Kumar goes to the West Wing?
posted at 8:48 am on April 8, 2009 by Ed Morrissey
We got a lot of comments in other threads about this story, and when a successful actor decides to go to the real West Wing, it’s worth a comment or two. Kal Penn, best known for the Harold and Kumar series of movies, left the TV series House to take another gig — as a White House staffer for Barack Obama:
We’ve had actors-turned-mayors, and actors-turned-governors . . . but actors-turned-White House staffers? That’s a new one!
“House” star Kal Penn — whose character was killed off on Monday’s episode — is taking a sabbatical from acting to work for President Obama. The 31-year-old actor, first launched to fame as a stoner student in the “Harold and Kumar” movies, is coming to Washington to be associate director in the White House Office of Public Liaison, Entertainment Weekly first reported yesterday. …
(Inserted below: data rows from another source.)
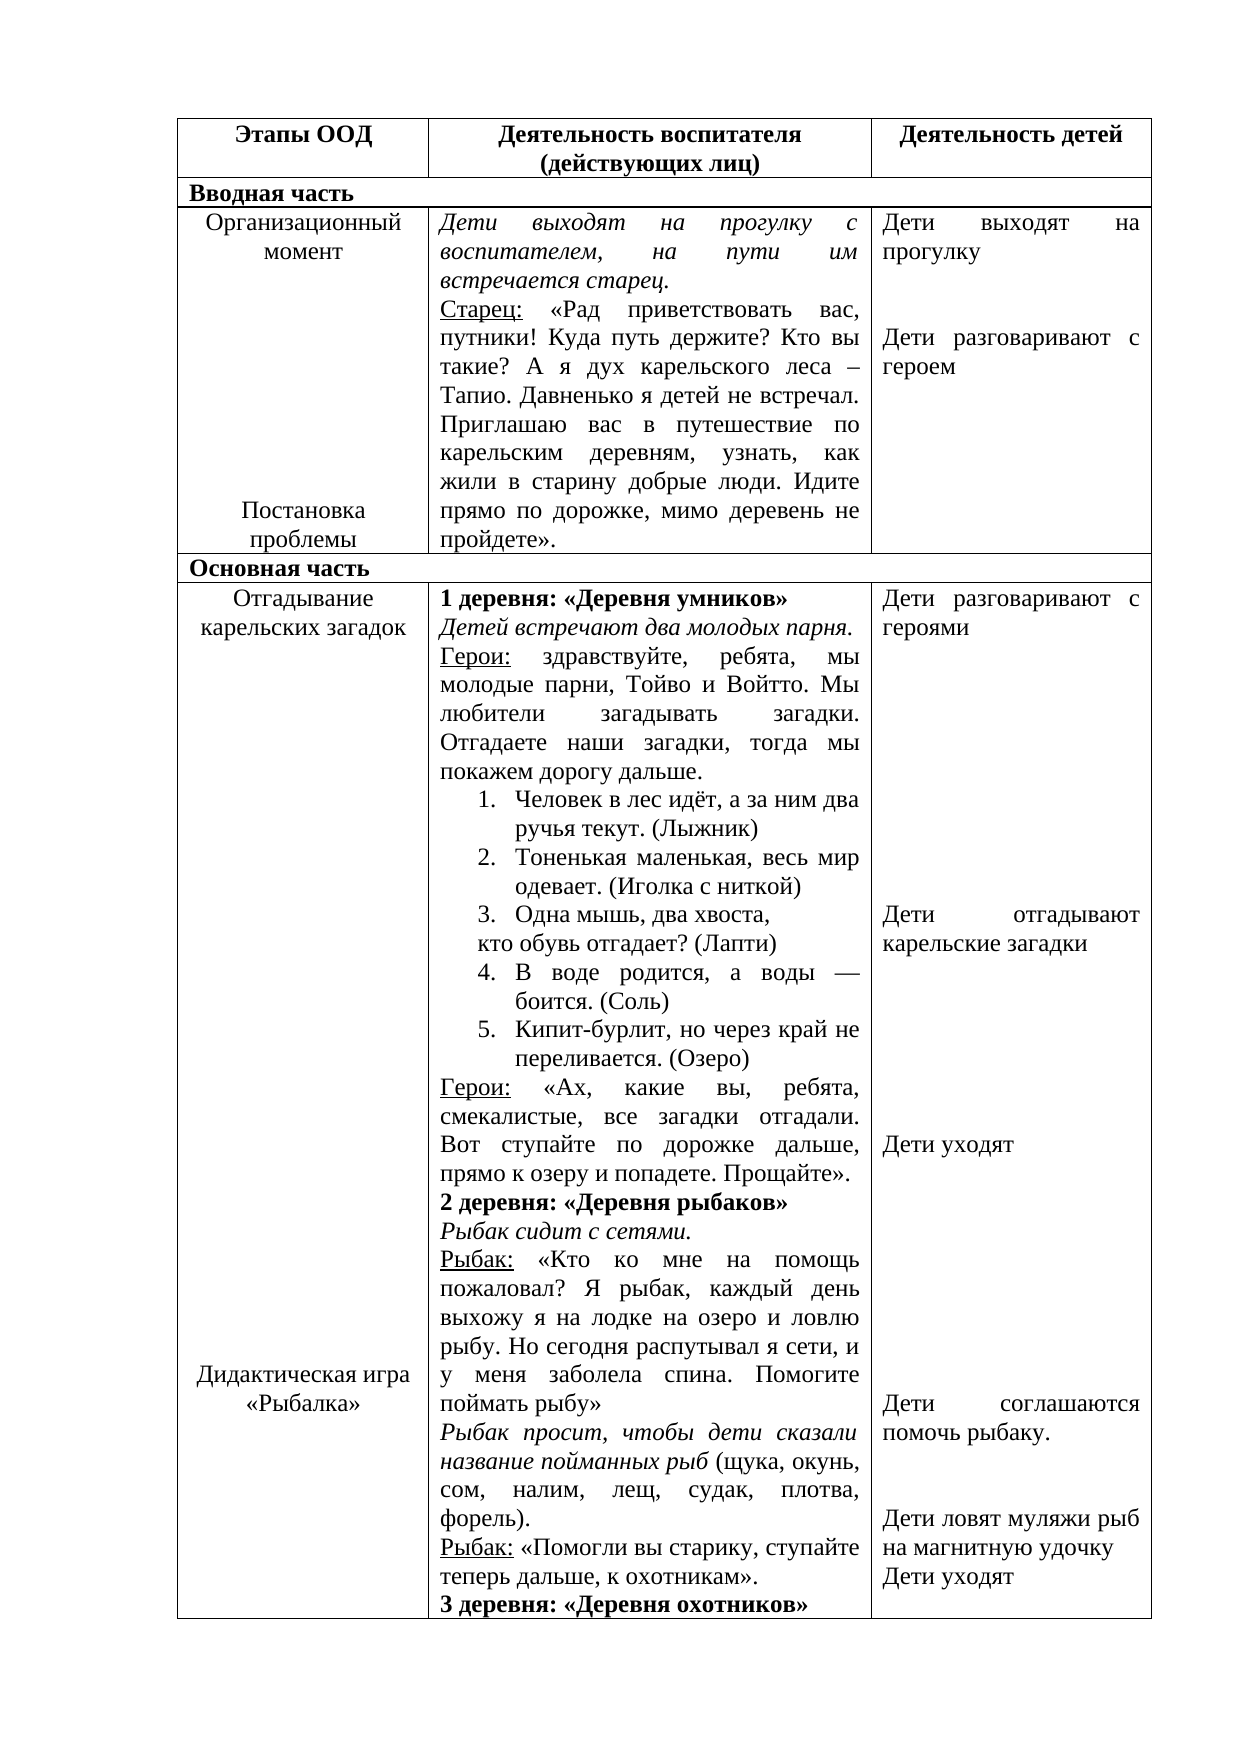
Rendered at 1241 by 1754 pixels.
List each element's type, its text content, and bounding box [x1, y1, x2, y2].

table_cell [178, 583, 428, 1618]
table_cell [872, 583, 1151, 1618]
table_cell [429, 583, 871, 1618]
table_cell Основная часть [178, 554, 1151, 582]
table_header Деятельность воспитателя (действующих лиц) [429, 119, 871, 177]
table_cell Организационный момент Постановка проблемы [178, 208, 428, 552]
table_header Деятельность детей [872, 119, 1151, 177]
table_cell Дети выходят на прогулку с воспитателем, на пути им встречается старец. Старец: «Рад приветствовать вас, путники! Куда путь держите? Кто вы такие? А я дух карельского леса – Тапио. Давненько я детей не встречал. Приглашаю вас в путешествие по карельским деревням, узнать, как жили в старину добрые люди. Идите прямо по дорожке, мимо деревень не пройдете». [429, 208, 871, 552]
table_cell Вводная часть [178, 178, 1151, 206]
table_cell Дети выходят на прогулку Дети разговаривают с героем [872, 208, 1151, 552]
table_header Этапы ООД [178, 119, 428, 177]
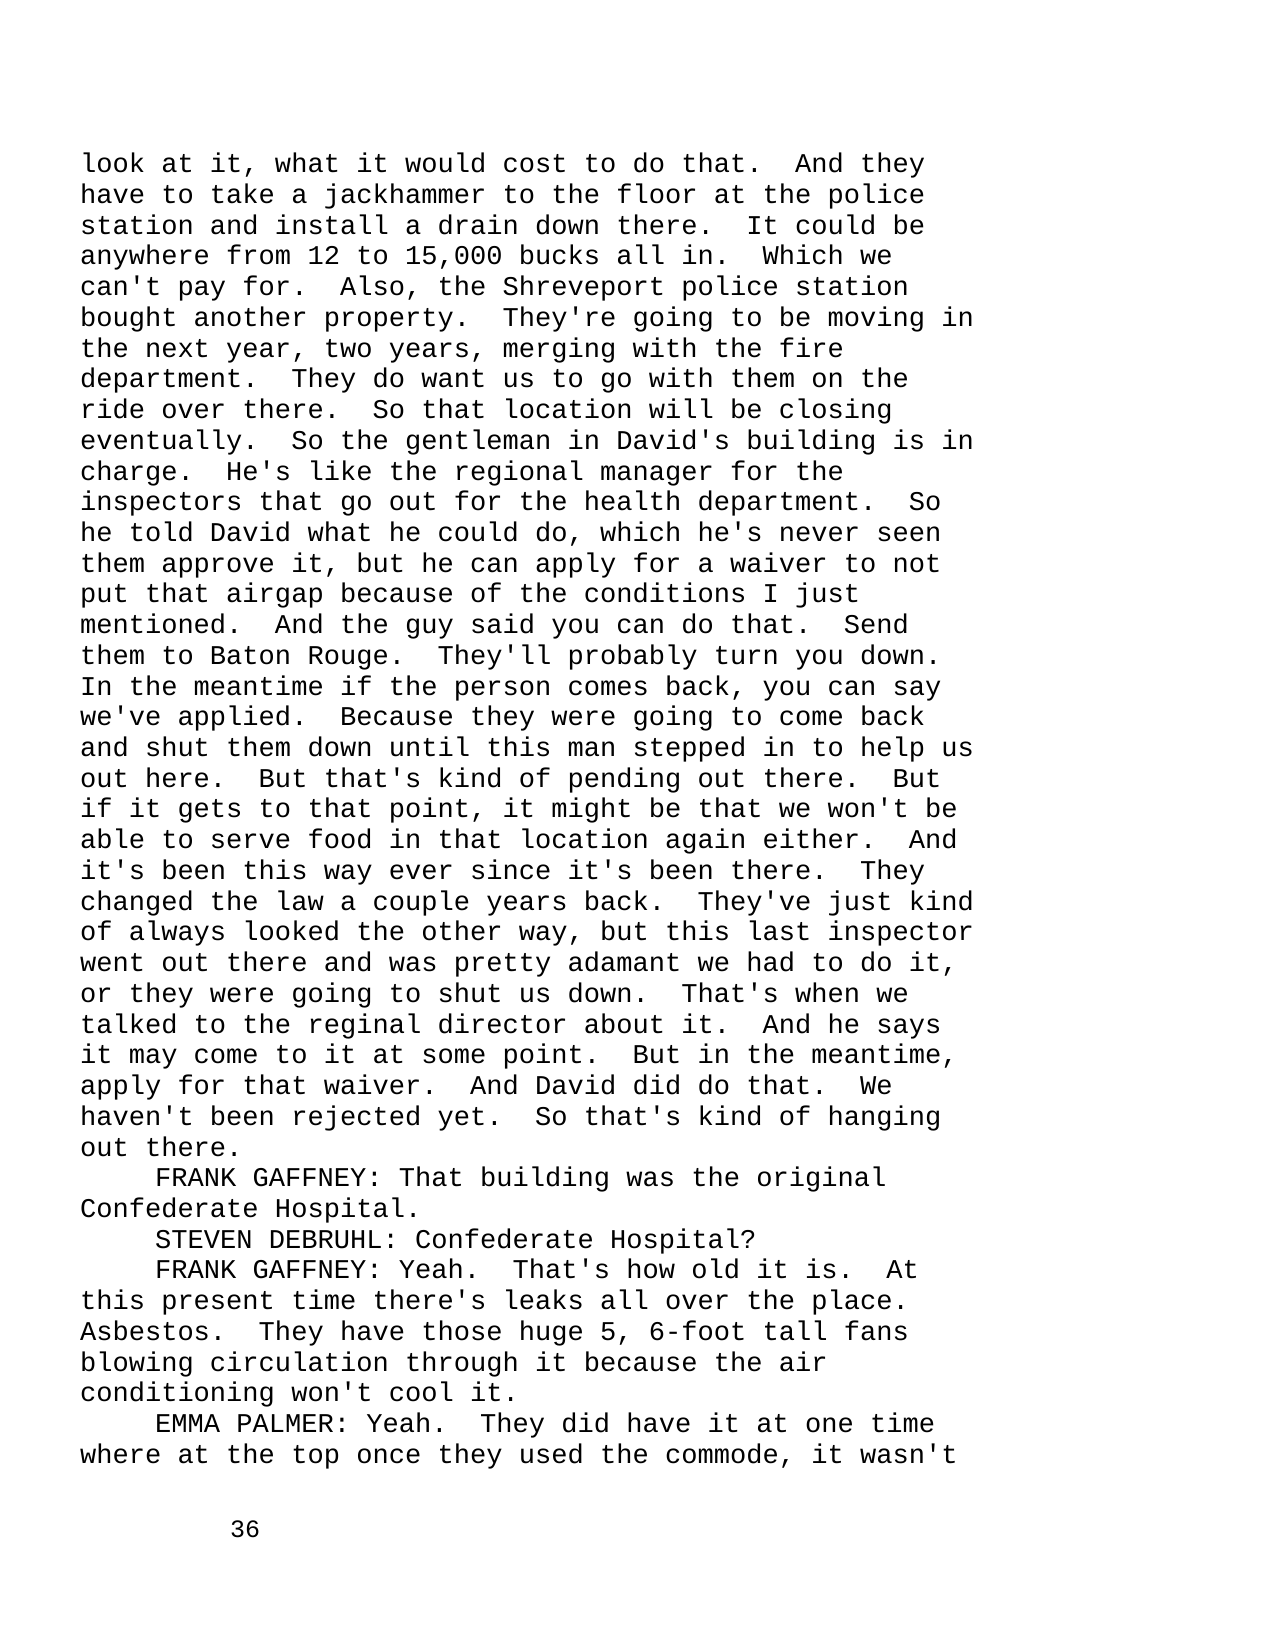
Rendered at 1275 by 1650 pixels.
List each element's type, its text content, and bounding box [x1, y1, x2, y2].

“Associate directors” at the White House job earn somewhere in the $60,000-$70,000 range per year; Penn wouldn’t say exactly how much he made on “House,” but TV actors at his level make around $50,000 per episode. Producers of the Fox drama said they were “thrilled” for him when they found out he was leaving to work for Obama, then pulled off a major surprise by having his character, Dr. Lawrence Kutner, unexpectedly commit suicide.
Actually, I found the suicide to be the most objectionable part of the story, and I’m not sure why. Maybe it’s because the series treated suicide as an easy way out of a staffing jam rather than a serious subject. It seems almost grotesque to concoct a character’s suicide just to get the actor a gig in politics. Why not just give the character a job somewhere else?
I give kudos to Penn for pursuing public service at a large personal cost, at least financially. Public service can be honorable, and Penn deserves credit for choosing to work in that arena, even if I don’t necessarily agree with Penn on politics. I felt the same way when Tony Snow gave up his financially lucrative talk-show career to bring order back to the Bush press office, giving service to his country.
At least this celebrity appointment has a job well within his competency. Unlike the Treasury Secretary who couldn’t do his taxes, the Commerce Secretary appointment who never worked in the private sector (and was under investigation for corruption in his home state), and the Secretary of State whose most notable item on her diplomatic resumé was the Tuzla Dash, Penn has a job he can handle.